It looks also very similar to Localtunnel (https://localtunnel.me), except that Localtunnel is free and open source, so that you can run it on your own server. But Finch seems to be a little more user-friendly (easy forwarding of url's, for example).


And that localtunnel.me is a Node.js "port" of the original localtunnel (which has been superceded by ngrok): https://github.com/progrium/localtunnel



My first thought too. Ngrok's traffic inspection stuff is pretty cool, and it doesn't look like Finch has that.

Vagrant Share is also a similar idea, though obviously tied to Vagrant.


Ngrok looks cool, too.
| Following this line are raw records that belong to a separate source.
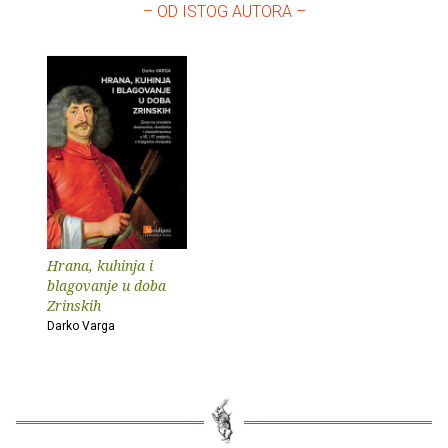
– OD ISTOG AUTORA –
Hrana, kuhinja i
blagovanje u doba
Zrinskih
Darko Varga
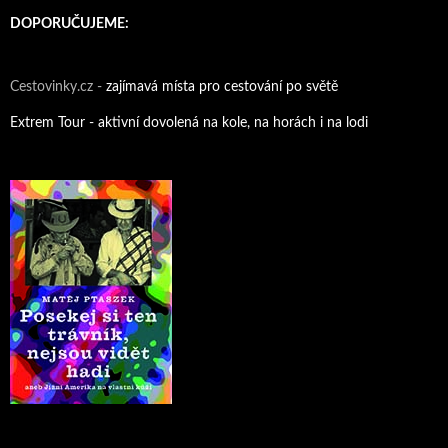
DOPORUČUJEME:
Cestovinky.cz -
zajímavá místa pro cestování po světě
Extrem Tour - aktivní dovolená na kole, na horách i na lodi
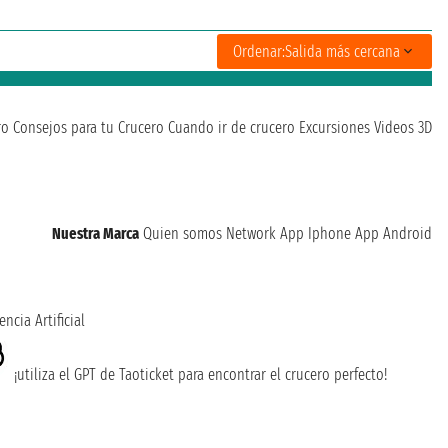
Ordenar:
Salida más cercana
ro
Consejos para tu Crucero
Cuando ir de crucero
Excursiones
Videos 3D
Nuestra Marca
Quien somos
Network
App Iphone
App Android
encia Artificial
¡utiliza el GPT de Taoticket para encontrar el crucero perfecto!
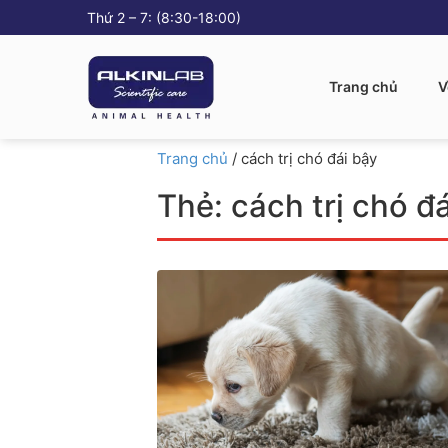
Thứ 2 – 7: (8:30-18:00)
Trang chủ
V
Trang chủ
/
cách trị chó đái bậy
Thẻ:
cách trị chó đ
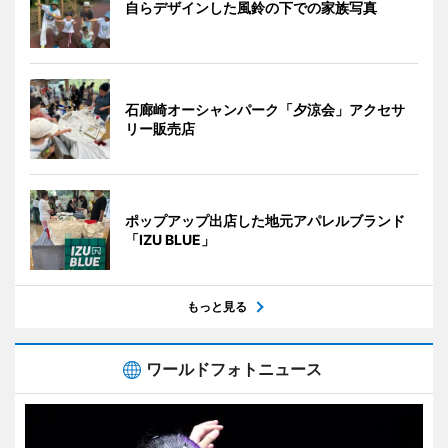
自らデザインした風鈴の下での家族写真
石廊崎オーシャンパーク「夕涼会」アクセサ
リー販売店
ポップアップ出店した地元アパレルブランド
「IZU BLUE」
もっと見る
ワールドフォトニュース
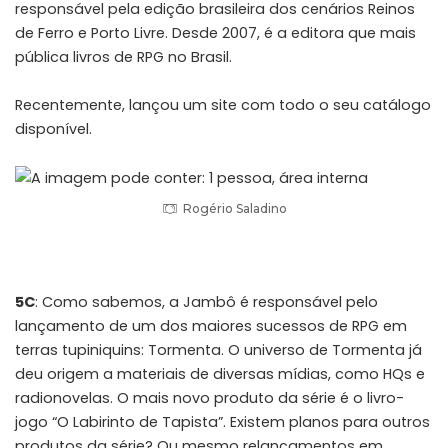
responsável pela edição brasileira dos cenários Reinos
de Ferro e Porto Livre. Desde 2007, é a editora que mais
pública livros de RPG no Brasil.
Recentemente,
lançou um site
com todo o seu catálogo
disponível.
Rogério Saladino
5C
: Como sabemos, a Jambô é responsável pelo
lançamento de um dos maiores sucessos de RPG em
terras tupiniquins: Tormenta. O universo de Tormenta já
deu origem a materiais de diversas mídias, como HQs e
radionovelas. O mais novo produto da série é o livro-
jogo “O Labirinto de Tapista”. Existem planos para outros
produtos da série? Ou mesmo relançamentos em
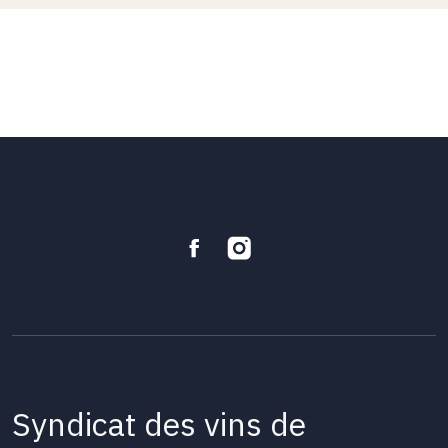
Syndicat des vins de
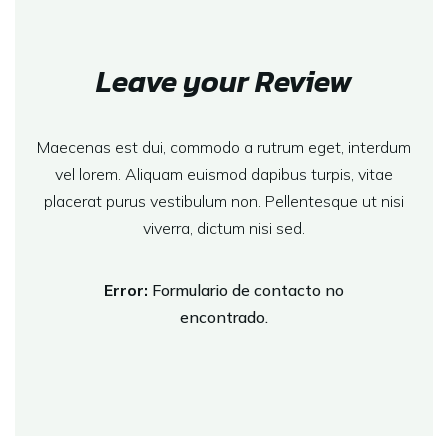
Leave your Review
Maecenas est dui, commodo a rutrum eget, interdum
vel lorem. Aliquam euismod dapibus turpis, vitae
placerat purus vestibulum non. Pellentesque ut nisi
viverra, dictum nisi sed.
Error:
Formulario de contacto no
encontrado.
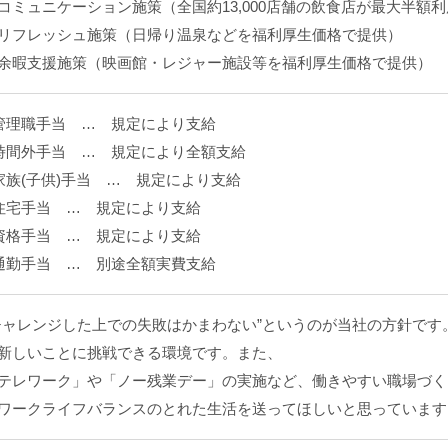
コミュニケーション施策（全国約13,000店舗の飲食店が最大半額
リフレッシュ施策（日帰り温泉などを福利厚生価格で提供）
余暇支援施策（映画館・レジャー施設等を福利厚生価格で提供）
管理職手当 … 規定により支給
時間外手当 … 規定により全額支給
家族(子供)手当 … 規定により支給
住宅手当 … 規定により支給
資格手当 … 規定により支給
通勤手当 … 別途全額実費支給
チャレンジした上での失敗はかまわない”というのが当社の方針です
新しいことに挑戦できる環境です。また、
テレワーク」や「ノー残業デー」の実施など、働きやすい職場づく
ワークライフバランスのとれた生活を送ってほしいと思っています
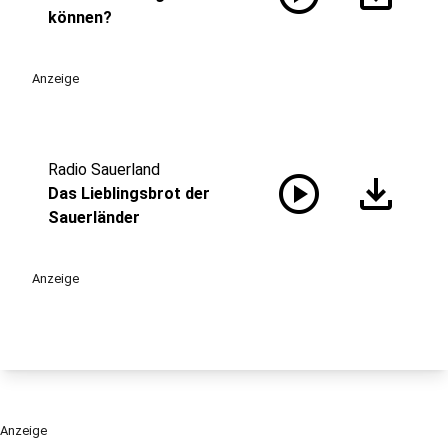
können?
Anzeige
Radio Sauerland
play_circle
download
Das Lieblingsbrot der
Sauerländer
Anzeige
Anzeige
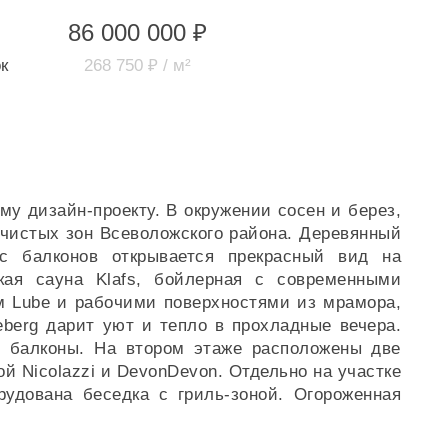
86 000 000 ₽
к
268 750 ₽ / м²
му дизайн-проекту. В окружении сосен и берез,
 чистых зон Всеволожского района. Деревянный
 балконов открывается прекрасный вид на
кая сауна Klafs, бойлерная с современными
ом Lube и рабочими поверхностями из мрамора,
eberg дарит уют и тепло в прохладные вечера.
 балконы. На втором этаже расположены две
й Nicolazzi и DevonDevon. Отдельно на участке
рудована беседка с гриль-зоной. Огороженная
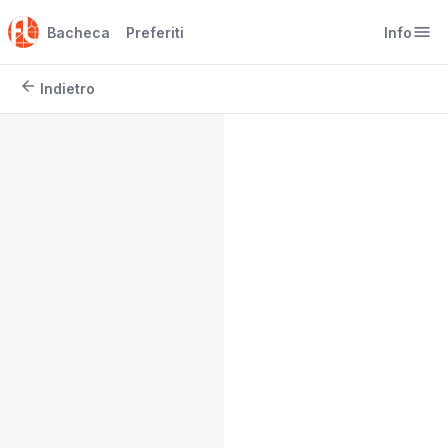
menu
Bacheca
Preferiti
Info
arrow_back
Indietro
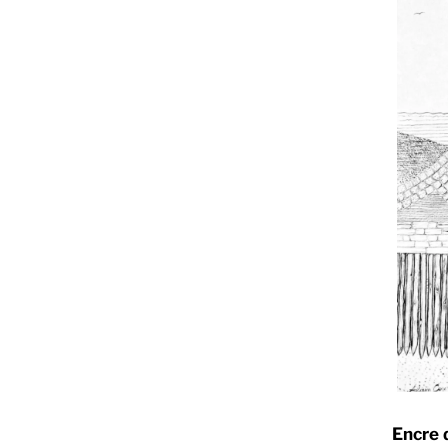
Encre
The traffic inspection tool sounds really great. It's a pity it's website is down now. If this often happens it's pricing may be good, but maybe are other services better alternatives if you can't always you Ngrok.


I know Alan and have been using Ngrok for months now. This is the first time I've noticed a seriously long outage. The site seems to be back up now, FWIW.
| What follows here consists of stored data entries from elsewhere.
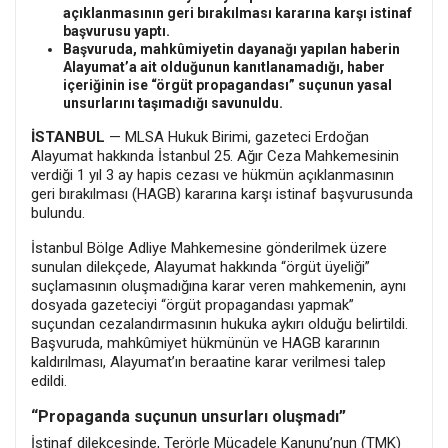
açıklanmasının geri bırakılması kararına karşı istinaf
başvurusu yaptı.
Başvuruda, mahkûmiyetin dayanağı yapılan haberin
Alayumat’a ait olduğunun kanıtlanamadığı, haber
içeriğinin ise “örgüt propagandası” suçunun yasal
unsurlarını taşımadığı savunuldu.
İSTANBUL
— MLSA Hukuk Birimi, gazeteci Erdoğan
Alayumat hakkında İstanbul 25. Ağır Ceza Mahkemesinin
verdiği 1 yıl 3 ay hapis cezası ve hükmün açıklanmasının
geri bırakılması (HAGB) kararına karşı istinaf başvurusunda
bulundu.
İstanbul Bölge Adliye Mahkemesine gönderilmek üzere
sunulan dilekçede, Alayumat hakkında “örgüt üyeliği”
suçlamasının oluşmadığına karar veren mahkemenin, aynı
dosyada gazeteciyi “örgüt propagandası yapmak”
suçundan cezalandırmasının hukuka aykırı olduğu belirtildi.
Başvuruda, mahkûmiyet hükmünün ve HAGB kararının
kaldırılması, Alayumat’ın beraatine karar verilmesi talep
edildi.
“Propaganda suçunun unsurları oluşmadı”
İstinaf dilekçesinde, Terörle Mücadele Kanunu’nun (TMK)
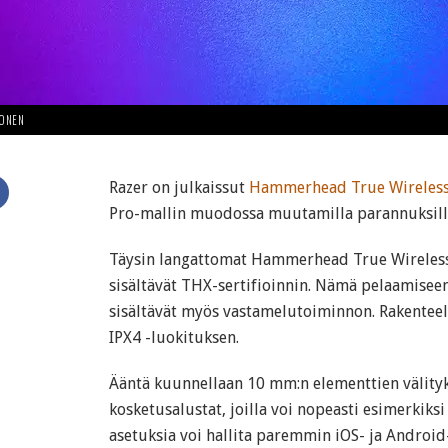
HONEN
Razer on julkaissut
Hammerhead True Wireles
Pro-mallin muodossa muutamilla parannuksill
Täysin langattomat Hammerhead True Wireless
sisältävät THX-sertifioinnin. Nämä pelaamise
sisältävät myös vastamelutoiminnon. Rakenteel
IPX4 -luokituksen.
Ääntä kuunnellaan 10 mm:n elementtien välityk
kosketusalustat, joilla voi nopeasti esimerkiksi
asetuksia voi hallita paremmin iOS- ja Android-l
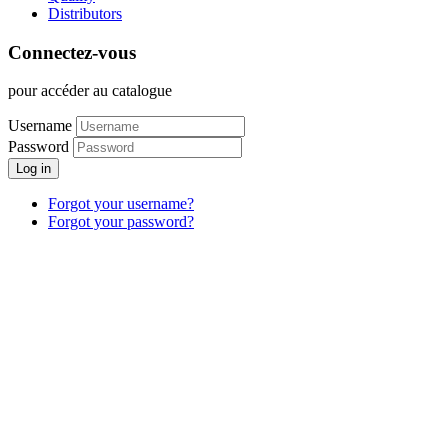
Distributors
Connectez-vous
pour accéder au catalogue
Username
Password
Log in
Forgot your username?
Forgot your password?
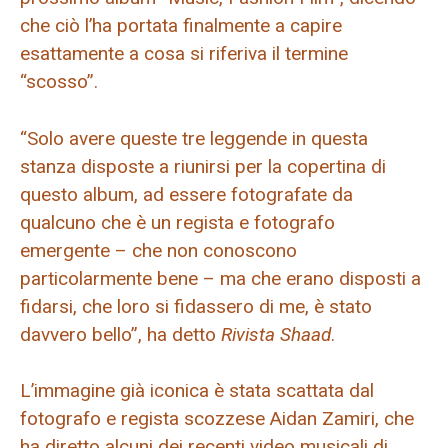
che ciò l’ha portata finalmente a capire
esattamente a cosa si riferiva il termine
“scosso”.
“Solo avere queste tre leggende in questa
stanza disposte a riunirsi per la copertina di
questo album, ad essere fotografate da
qualcuno che è un regista e fotografo
emergente – che non conoscono
particolarmente bene – ma che erano disposti a
fidarsi, che loro si fidassero di me, è stato
davvero bello”, ha detto
Rivista Shaad
.
L’immagine già iconica è stata scattata dal
fotografo e regista scozzese Aidan Zamiri, che
ha diretto alcuni dei recenti video musicali di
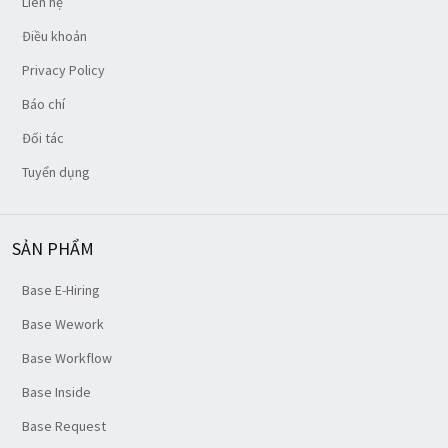
Liên hệ
Điều khoản
Privacy Policy
Báo chí
Đối tác
Tuyển dụng
SẢN PHẨM
Base E-Hiring
Base Wework
Base Workflow
Base Inside
Base Request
You can pay for ngrok though (I don't believe there was a price forced, rather donate any amount (pay-what-you-want service as he states it). And the sites not being online currently might probably have to do with inconshreveable (the author) updating it, as he stated in a tweet recently.

Also, I'm not sure but did ngrok provide the endpoint over ssl?
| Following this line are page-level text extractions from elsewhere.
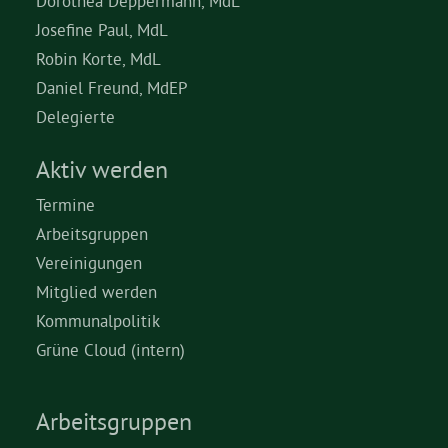
Dorothea Deppermann, MdL
Josefine Paul, MdL
Robin Korte, MdL
Daniel Freund, MdEP
Delegierte
Aktiv werden
Termine
Arbeitsgruppen
Vereinigungen
Mitglied werden
Kommunalpolitik
Grüne Cloud (intern)
Arbeitsgruppen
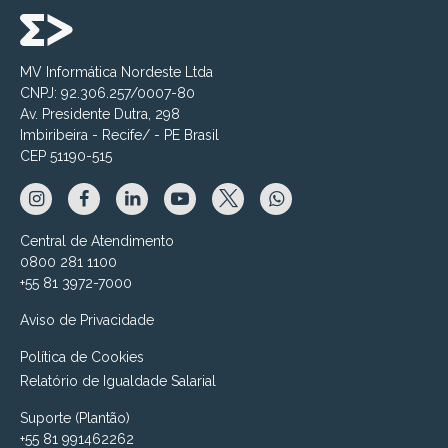
MV Informática Nordeste Ltda
CNPJ: 92.306.257/0007-80
Av. Presidente Dutra, 298
Imbiribeira - Recife/ - PE Brasil
CEP 51190-515
Central de Atendimento
0800 281 1100
+55 81 3972-7000
Aviso de Privacidade
Política de Cookies
Relatório de Igualdade Salarial
Suporte (Plantão)
+55 81 991462262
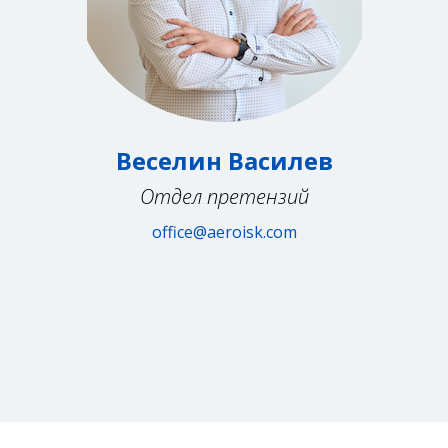
Веселин Василев
Отдел претензий
office@aeroisk.com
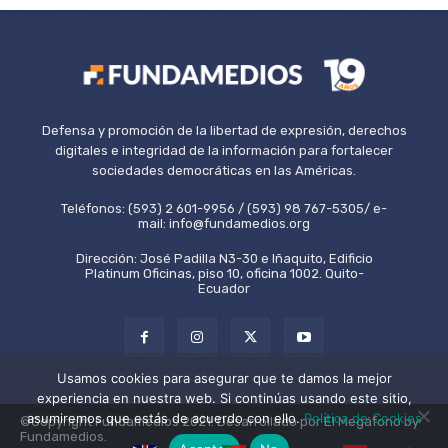
Defensa y promoción de la libertad de expresión, derechos
digitales e integridad de la información para fortalecer
sociedades democráticas en las Américas.
Teléfonos: (593) 2 601-9956 / (593) 98 767-5305/ e-
mail: info@fundamedios.org
Dirección: José Padilla N3-30 e Iñaquito, Edificio
Platinum Oficinas, piso 10, oficina 1002. Quito-
Ecuador
Usamos cookies para asegurar que te damos la mejor
experiencia en nuestra web. Si continúas usando este sitio,
asumiremos que estás de acuerdo con ello.
Política de Cookies
©Copyright Fundamedios 2021. Desarrollado por El Megáfono by
Fundamedios.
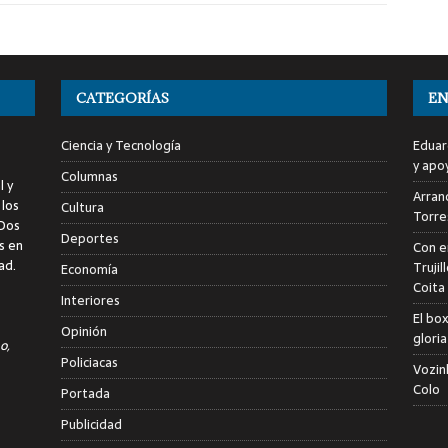
CATEGORÍAS
EN
Ciencia y Tecnología
Eduar
y apo
Columnas
l y
Arranc
 los
Cultura
Torre
 Dos
Deportes
s en
Con e
ad.
Trujil
Economía
Coita
Interiores
El bo
Opinión
glori
o,
Policiacas
Vozin
Colo
Portada
Publicidad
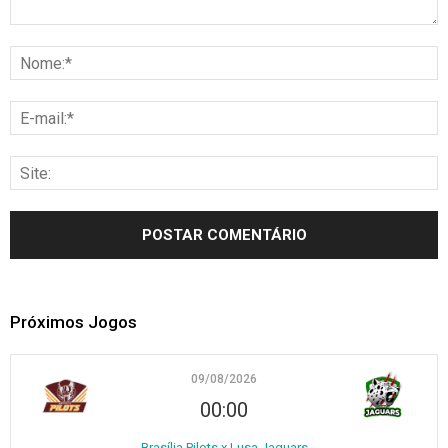
Próximos Jogos
09/08/2026
00:00
Brasília Pilots x Lusa Jaguars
Yep, ngrok provides SSL endpoints for everyone automatically.


Or Anvil, which runs flawlessly and super simply. http://anvilformac.com/

Also completely free.


Anvil is a great tool for making sites accessible on the local machine and local network, but it does nothing to make your sites accessible from the Internet, especially if you're behind a NAT or a dynamic IP. Finch and the other mentioned services here do, so it's a bit like comparing apples to oranges.

EDIT: typo


Also sort of like xip.io


xip.io doesn't tunnel anything, it just creates convenient DNS records.


I might just be unlucky, but the few times in the past where I've tried to use either ngrok or localtunnel - they've been down.


ngrok is amazing and open.


When it's not down, like now or most of the time. :(


I used ngrok pretty heavily a couple months ago for a period of weeks and it never never down when I was using it. This is the first time I've ever seen ngrok (service or site) down.


do these support sni/https correctly? Last time I checked localtunnel/ngrok, it did not. Pagekite does.